WHAT IS REQUIRED:
Answer these questions from the text on curli, infection, and autoimmunity:
1. Which gene cluster encodes curli?
2. What does the text name as the first line of defense against non-self-pathogens?
3. In what percentage of patients does reactive arthritis develop after gastrointestinal infections with Salmonella, Shigella, Yersinia, or Campylobacter?

GIVEN TEXT:

┌──

The urinary tract microbiome is just beginning to be characterized. Uropathogenic E. coli (UPEC), the most common cause of urinary tract infections (UTIs) (70, 71), is a member of the family Enterobacteriaceae and has the ability to form a curli-containing biofilm (72). UPEC is a frequent colonizer of medical devices and the primary cause of recurrent urogenital infections (73). UPEC forms curli-containing biofilms that are difficult to treat and eradicate with antibiotics leading to multidrug resistance (73). UTI infections can become persistent and result in bacteriuria which can lead to sepsis (71). Expression of csg gene cluster, genes that encode curli, is upregulated in UPEC isolated from urine from patients suffering from UTIs, whereas no csg expression is detected in urine from healthy controls (74, 75). It was reported that curli promotes colonization and immune induction by enhancing bacterial adherence and invasion into the uroepithelium during early stages of UTI (74).

The primary function of the immune system is to protect the host from possibly harmful substances and pathogens. The first line of defense against non-self-pathogens is the innate immune response. It immediately prevents the spread of foreign pathogens throughout the body. The second line of defense is the adaptive immune response, which is specific to the pathogen presented. This response is long lasting and highly specific. The exact etiologies for autoimmune disorders such as rheumatoid arthritis, SLE, and inflammatory bowel disease remain unknown, but various genetic and environmental factors contribute to their development (76). Furthermore, in those individuals who are predisposed, self-tolerance, the ability of the immune system recognizing self-produced antigens as non-threatening, becomes disrupted. The immune system begins to recognize self-antigens as foreign, leading to the bodies inability to “tolerate” self tissues as it attacks itself causing systemic and organ-specific damage (76–78). Numerous microorganisms use molecular mimicry or mimotopes to avoid detection by the immune system, which in turn could amplify the autoimmune response.

Infections and exposure to pathogens or opportunistic organisms may initiate or exacerbate autoimmune disorders. In addition to true autoimmune diseases mentioned above, a small group of patients experience autoimmune symptoms months and sometimes years after an infection is cleared. These autoimmune sequelae are observed following infections with human pathogens such as E. coli, Borrelia burgdorferi, S. Typhimurium, Mycobacterium tuberculosis, P. aeruginosa, Group A streptococci, and Staphylococcus aureus (76, 79–87). Joints are affected in many cases and post-infectious arthritis is observed. Most interestingly, all these bacteria express curli-like amyloids and form biofilms during infections. One of best understood examples of post-infectious arthritis is reactive arthritis (ReA). ReA is an inflammatory arthritis that develops in 5–10% of the patients following gastrointestinal infections with Salmonella, Shigella, Yersinia, or Campylobacter or following genital infections with Chlamydia trachomatis (79). Symptoms usually start 1–4 weeks post-infection and can last more than 5 years (79). Histocompatibility leukocyte antigen (HLA) B27 allele is a risk factor for ReA. About 90% of individuals who develop ReA following Salmonella infection carry the HLA-B27 genotype (88). ReA patients are not responsive to antibiotic treatment and cultures of joint fluids yield no bacterial growth. However, one study that employed immunohistochemical staining and mass spectrometry reported the presence of bacterial byproducts in synovial fluid (89–91). A recent study showed that in a mouse model of Salmonella infection curli is synthesized in the gastrointestinal tract and leads to increased anti-double-stranded DNA autoantibodies and to synoviocyte proliferation coupled with bone resorption in the knee joints (66). Infection with a curli mutant or a non-invasive strain did not cause such responses suggesting that the presence of curli during invasive infection with S. Typhimurium causes ReA (66).

└──

DATA UNDER STUDY:
┌──

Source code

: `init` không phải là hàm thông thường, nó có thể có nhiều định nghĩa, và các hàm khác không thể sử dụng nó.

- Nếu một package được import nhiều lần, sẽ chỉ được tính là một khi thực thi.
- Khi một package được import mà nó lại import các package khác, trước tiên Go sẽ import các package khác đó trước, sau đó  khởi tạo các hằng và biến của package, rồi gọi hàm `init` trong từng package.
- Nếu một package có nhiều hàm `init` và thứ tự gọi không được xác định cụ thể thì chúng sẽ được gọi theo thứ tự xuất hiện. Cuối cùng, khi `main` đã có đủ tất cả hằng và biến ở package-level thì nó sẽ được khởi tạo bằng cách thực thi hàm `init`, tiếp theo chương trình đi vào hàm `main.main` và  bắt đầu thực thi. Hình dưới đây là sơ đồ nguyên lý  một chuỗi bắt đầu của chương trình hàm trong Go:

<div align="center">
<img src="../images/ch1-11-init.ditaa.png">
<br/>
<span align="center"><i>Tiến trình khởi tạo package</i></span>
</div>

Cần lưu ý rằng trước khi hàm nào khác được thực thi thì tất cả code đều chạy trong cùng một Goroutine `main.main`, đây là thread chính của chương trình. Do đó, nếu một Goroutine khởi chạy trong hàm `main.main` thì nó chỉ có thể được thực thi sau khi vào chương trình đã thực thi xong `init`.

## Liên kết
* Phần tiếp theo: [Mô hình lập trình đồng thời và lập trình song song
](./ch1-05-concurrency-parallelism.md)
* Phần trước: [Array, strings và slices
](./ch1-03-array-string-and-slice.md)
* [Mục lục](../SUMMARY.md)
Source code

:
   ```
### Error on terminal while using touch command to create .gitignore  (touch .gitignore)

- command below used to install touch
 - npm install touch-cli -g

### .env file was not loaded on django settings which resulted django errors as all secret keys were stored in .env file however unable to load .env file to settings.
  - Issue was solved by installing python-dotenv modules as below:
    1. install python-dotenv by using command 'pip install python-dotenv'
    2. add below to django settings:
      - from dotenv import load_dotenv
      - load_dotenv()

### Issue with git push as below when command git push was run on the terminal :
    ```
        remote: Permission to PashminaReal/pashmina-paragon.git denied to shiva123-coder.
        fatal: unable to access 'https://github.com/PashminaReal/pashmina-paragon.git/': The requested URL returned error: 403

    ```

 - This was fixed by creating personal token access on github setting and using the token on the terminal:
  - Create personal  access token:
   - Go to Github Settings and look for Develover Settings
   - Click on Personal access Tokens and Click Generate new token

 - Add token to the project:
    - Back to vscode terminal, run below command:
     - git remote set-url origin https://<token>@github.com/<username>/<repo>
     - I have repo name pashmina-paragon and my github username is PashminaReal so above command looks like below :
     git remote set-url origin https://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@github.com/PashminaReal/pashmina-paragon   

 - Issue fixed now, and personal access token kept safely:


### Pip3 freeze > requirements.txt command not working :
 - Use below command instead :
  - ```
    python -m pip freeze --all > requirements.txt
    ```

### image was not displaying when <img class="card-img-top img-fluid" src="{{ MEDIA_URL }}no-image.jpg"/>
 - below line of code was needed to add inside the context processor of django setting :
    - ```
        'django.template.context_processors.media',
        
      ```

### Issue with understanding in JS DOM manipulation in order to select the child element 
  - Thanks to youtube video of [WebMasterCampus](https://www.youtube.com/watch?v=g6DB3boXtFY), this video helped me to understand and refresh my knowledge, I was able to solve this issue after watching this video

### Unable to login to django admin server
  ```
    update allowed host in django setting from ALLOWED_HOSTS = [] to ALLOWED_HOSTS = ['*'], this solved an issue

└──

OUTPUT BELOW:
1. The csg gene cluster.
2. The innate immune response.
3. 5–10%.